En este disco regresa un equipo de absoluta confianza: el que formaban Pancho Varona y Antonio García de Diego, que van a realizar una producción cuidadosa con una atmósfera envolvente y acústica. El Sabina poeta se impone en textos a veces herméticos o encriptados, con un punto confesional y en los que, como señala certeramente Julio Valdéon en su canónico Sol y sombra, muestran «el tránsito definitivo a unos textos más simbolistas, a ratos crípticos, que rechazan lo narrativo, embarcados en una odisea de tintes surreales». Convive en este momento el sonetista ingenioso de Ciento volando y el hacedor de canciones, capaz de entregar una obra maestra como “Peces de ciudad” que se convertirá en una pieza más trascendente que “No permita la virgen” o “La canción más hermosa del mundo”, que aspiraban a convertirse en antológicas dentro de su repertorio. La viajera e hipnótica “Peces de ciudad” ya había sido grabada con antelación por Ana Belén.

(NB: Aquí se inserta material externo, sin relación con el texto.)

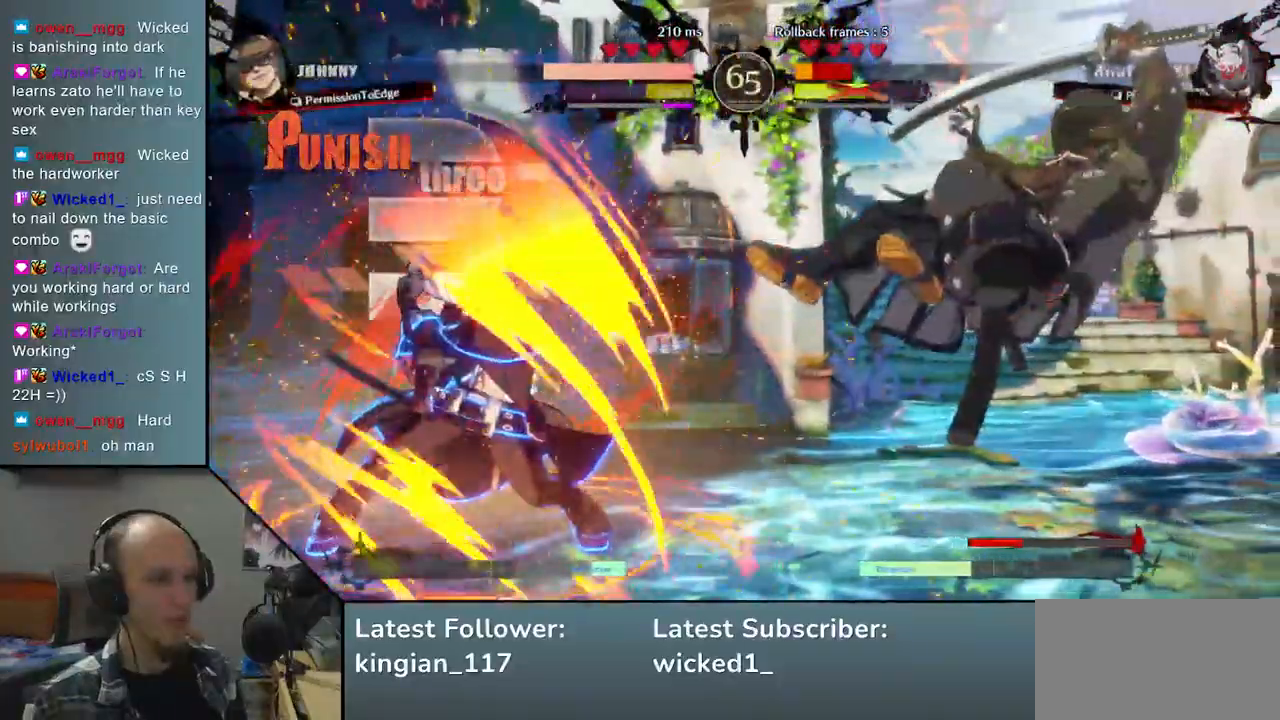
{"buttons": [], "left_stick": "right", "events": []}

“Peces de ciudad” era la sexta canción del disco, situada casi en su ecuador. Antes sonaban la citada “No permita la virgen”, la inspirada y rocanrolera “Vamonos pa’l sur” —con sus jugosos coros y ese verso definitorio de “la madrugada no tiene corazón”— y que incluía el título del disco o “La canción más hermosa del mundo”, en la que derrama con su versificación incontenible brillantes imágenes acumulativas —verbigracia esa «Hispano-Olivetti con caries»— con alusiones a su infancia, a su propia encrucijada vital y al momento presente marcado por el severo contratiempo de salud. “La canción más hermosa del mundo” dibuja uno de sus muchos autorretratos cargados de provisionalidad, de fragilidad, de funambulista en el alambre y salud quebradiza. A Varona le costó darse cuenta de que en esa balada tristísima habitaba otra de las grandes canciones de Sabina.
“Como un dolor de muelas”, flor acústica inspirada por el subcomandante Marcos, es la canción más corta de un disco y precede a “69 punto G”, un agradecido contraste pop en un disco que alcanzaba su cima con ese manifiesto arrebatador que es “Peces de ciudad”, con la fatua Nueva York y el si bemol de Jacques Brel. Una canción infinita, abierta a interpretaciones, letra y melodía finamente engarzada, mano a mano con Varona, compuesta en un hotel de Lima y con algo en los acordes del “To Ramona” de Dylan.
“Peces de ciudad” es la apoteosis de un disco que se dilata más allá de lo aconsejable y desciende creativamente en el resto de sus pasajes. “El café de Nicanor”, descarte del 19 días y 500 noches, mantiene cierto pulso narrativo, pero “Lágrimas de plástico azul” es una pieza muy menor. El valsecito peruano “Yo también sé jugarme la boca” recupera el aliento poético con música de Carlos Senante, con quien la comparte asimismo en su disco Mil maneras del mismo año. Lo amoroso-trágico, el fugitivo amor que permanece y versos lapidarios y autorreferenciales como el de «las mejores promesas son esas que no hay que cumplir».
“Arenas movedizas”, versión libérrima de “I shall be released” de Dylan, y la cubanidad dionisiaca que recorre el son de “Ya eyaculé” —en diálogo con la poesía de Nicolás Guillén— conducen Dímelo en la calle a su recta final. La dupla formada por Varona y García de Diego —este en los arreglos— salva algunas canciones del lugar común.
Dímelo en la calle concluía con la confesional y tangueada “Cuando me hablan del destino”, en la que brillaba la guitarra portuguesa de García de Diego. De una canción de espejismos rosicleres se pasaba a la torrencial ranchera “Camas vacías”, que eleva el álbum antes de entregar su último suspiro con la inane y torrentera “Semos diferentes”, que no debiera haber formado parte del disco y mucho menos haberlo clausurado.